Design of Efficient Deep Neural Networks on FPGAs for Low-Power and Low-Latency Applications, 10-R6211

Principal Investigators
Mike Koets
Inclusive Dates 
10/01/21 to 04/01/23

Background

Machine learning has evolved to provide effective solutions to previously unsolvable problems in fields such as computer vision, time series analysis, and natural language processing. While these techniques are effective, machine learning is characterized by its reliance on powerful processors to compute large matrix multiplications requiring millions of computations for a single image in computer vision applications. This can be a limiting factor for deploying machine learning-based algorithms onboard satellites which have more constrained size, weight, power, and cost (SWaP-C) considerations than most terrestrial machine learning systems. Recent research has explored the use of low-bit precision mathematical representations of weights and activations to accelerate machine learning inference on radiation-tolerant processing components, particularly Field Programmable Gate Arrays (FPGA). Using low-precision mathematics with four or less bits representing each value allows for greater efficiency through reduced memory movement and greatly simplified mathematics, which can be effectively accelerated on FPGAs. This greater efficiency does come at the cost of reduced accuracy. If standard quantization techniques are used for low-precision quantization, then the accuracy of the neural network is greatly reduced, making it a less desirable solution.

Approach

This research focused on low precision quantization techniques that would achieve the desired level of accuracy on an object detection machine learning task, while being more efficient than current, higher precision-based techniques.
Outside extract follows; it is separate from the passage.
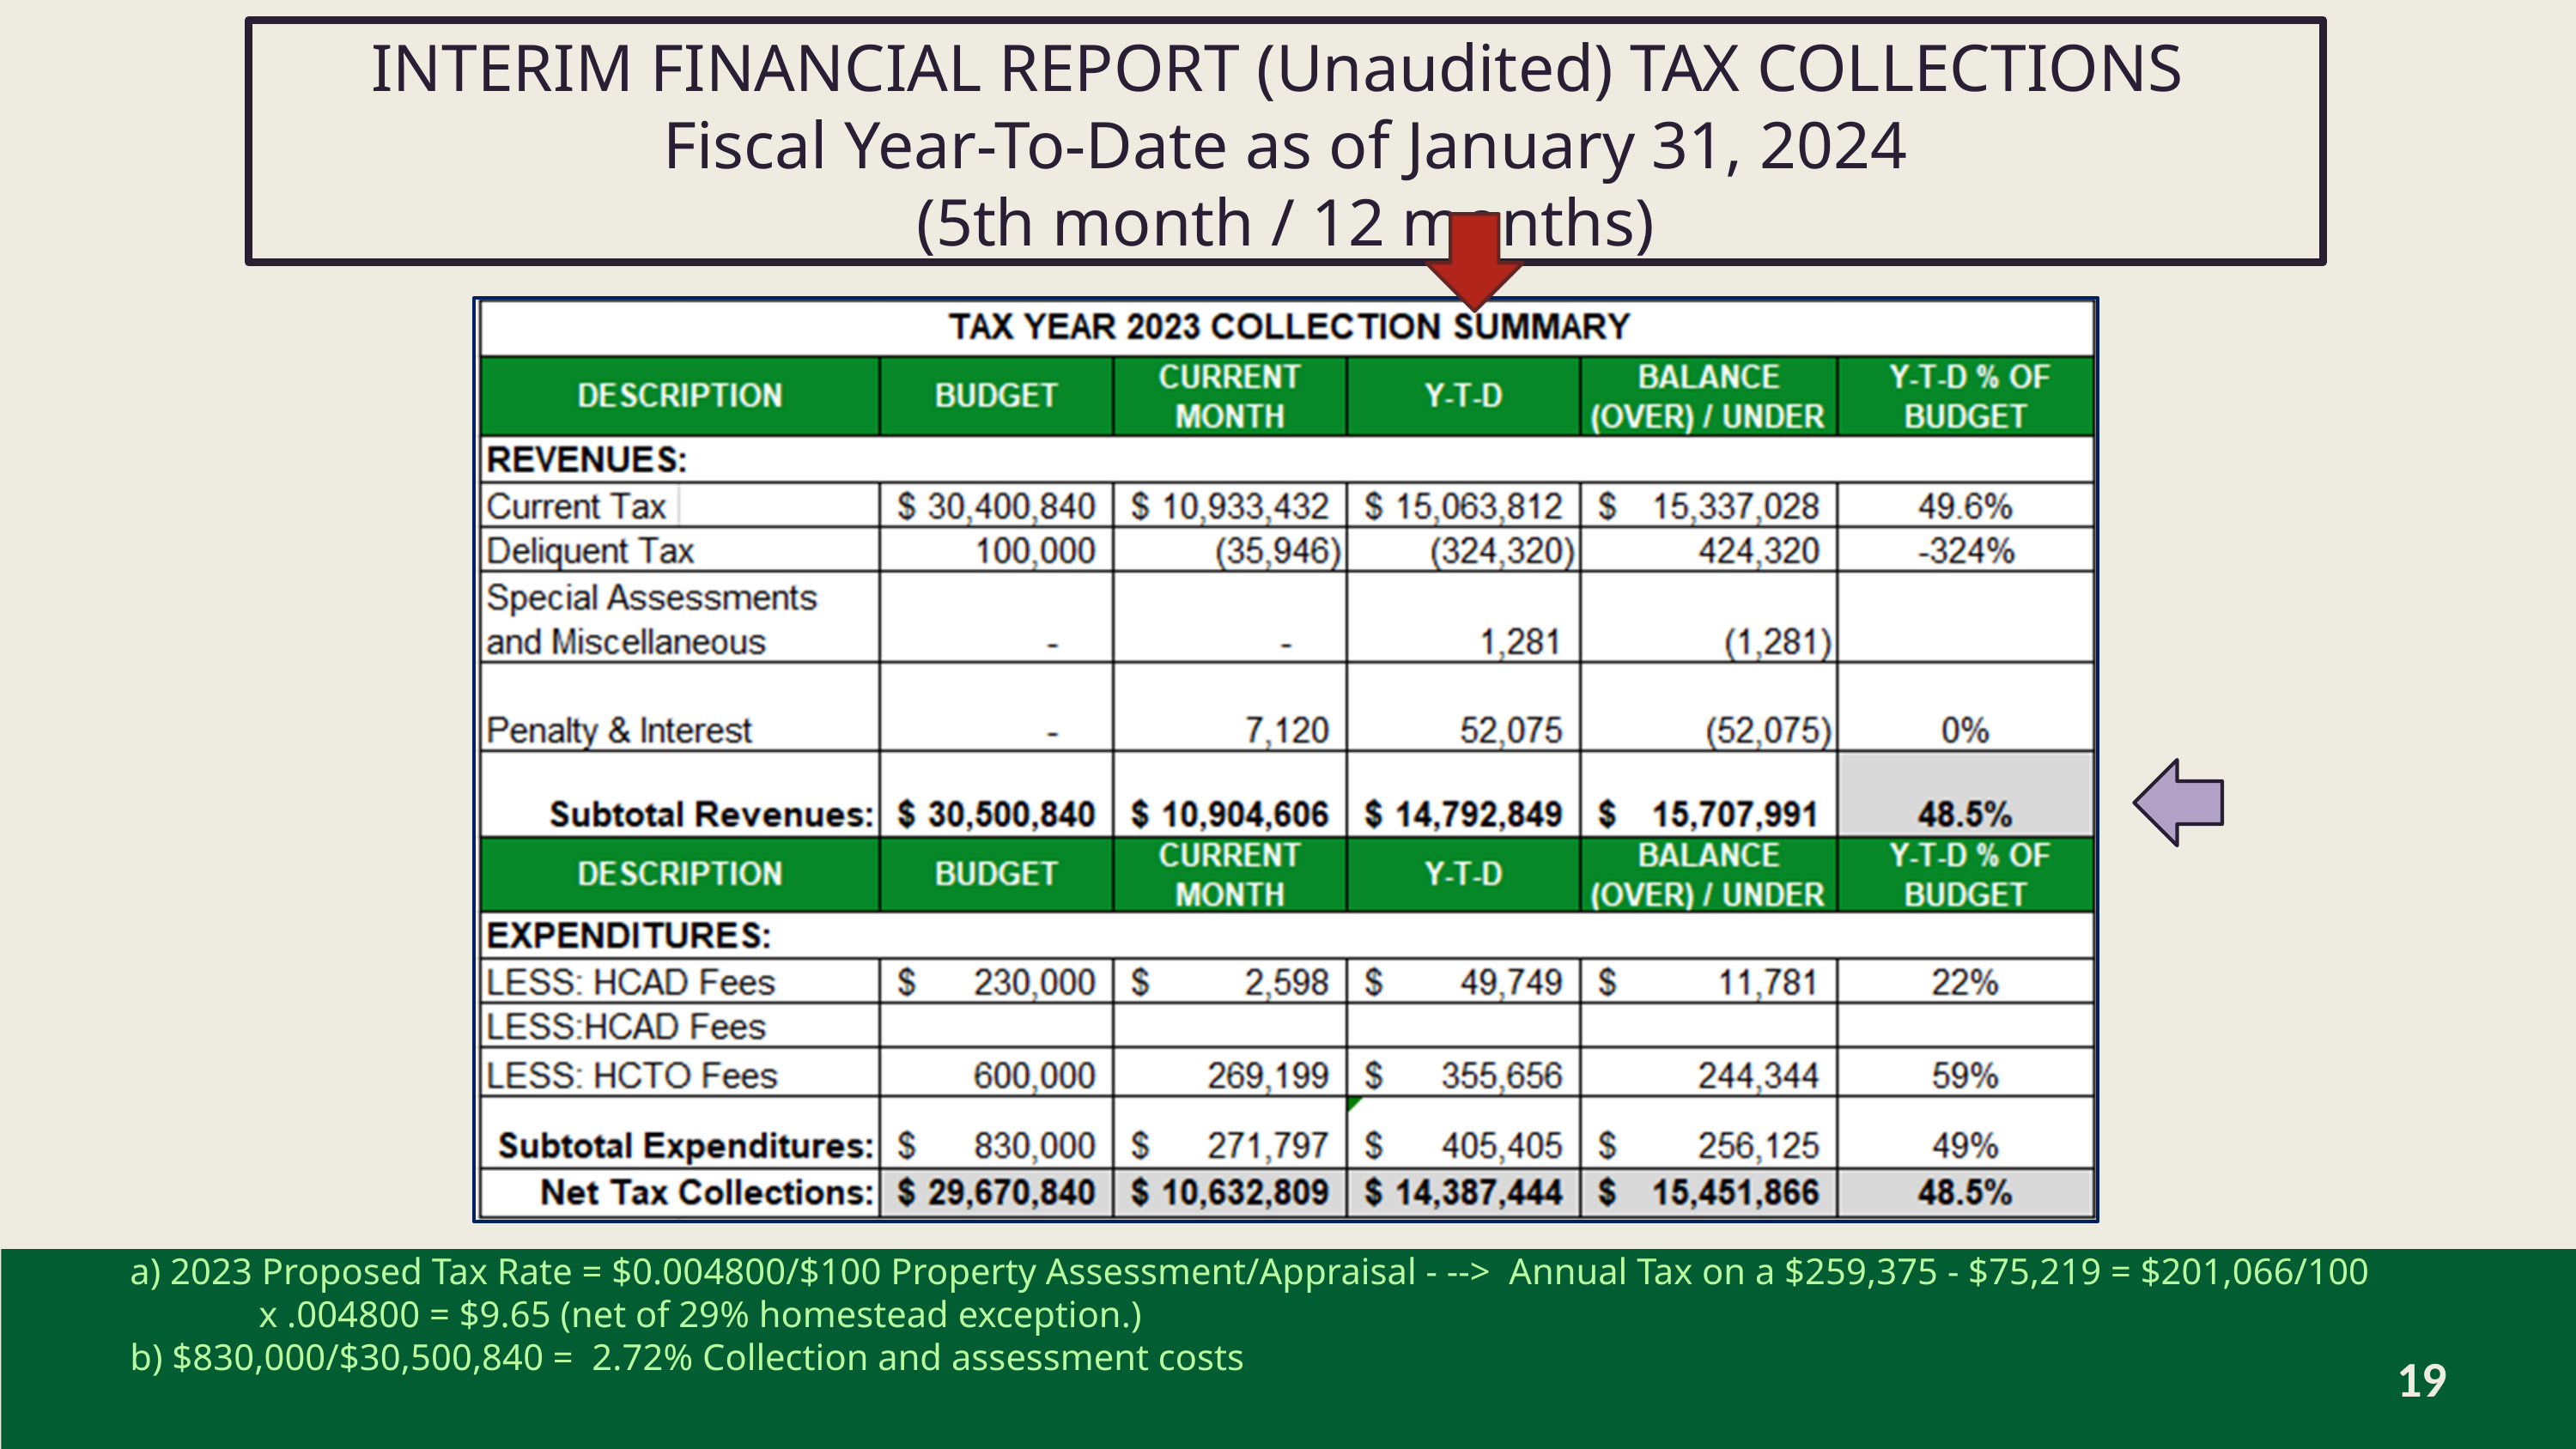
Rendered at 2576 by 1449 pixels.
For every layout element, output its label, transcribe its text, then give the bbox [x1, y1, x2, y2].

To accomplish this, this research explored various types of low-precision quantization, weight compression in the form of weight sparsity, and novel deep learning architectures that minimize the overall data movement. This research evaluated the performance of each technique by how much the accuracy of the network would decrease as well as how much performance increased with each technique.

Accomplishments

This research resulted in the understanding of techniques for reducing an off-the-shelf efficient deep neural network to use low-bit precision while having minimal accuracy loss compared to the full precision counterpart. The produced techniques were also designed for efficient deployment on FPGAs. This research is still ongoing, and the next step will be to create a working implementation of the algorithm that can run on a space-rated FPGA.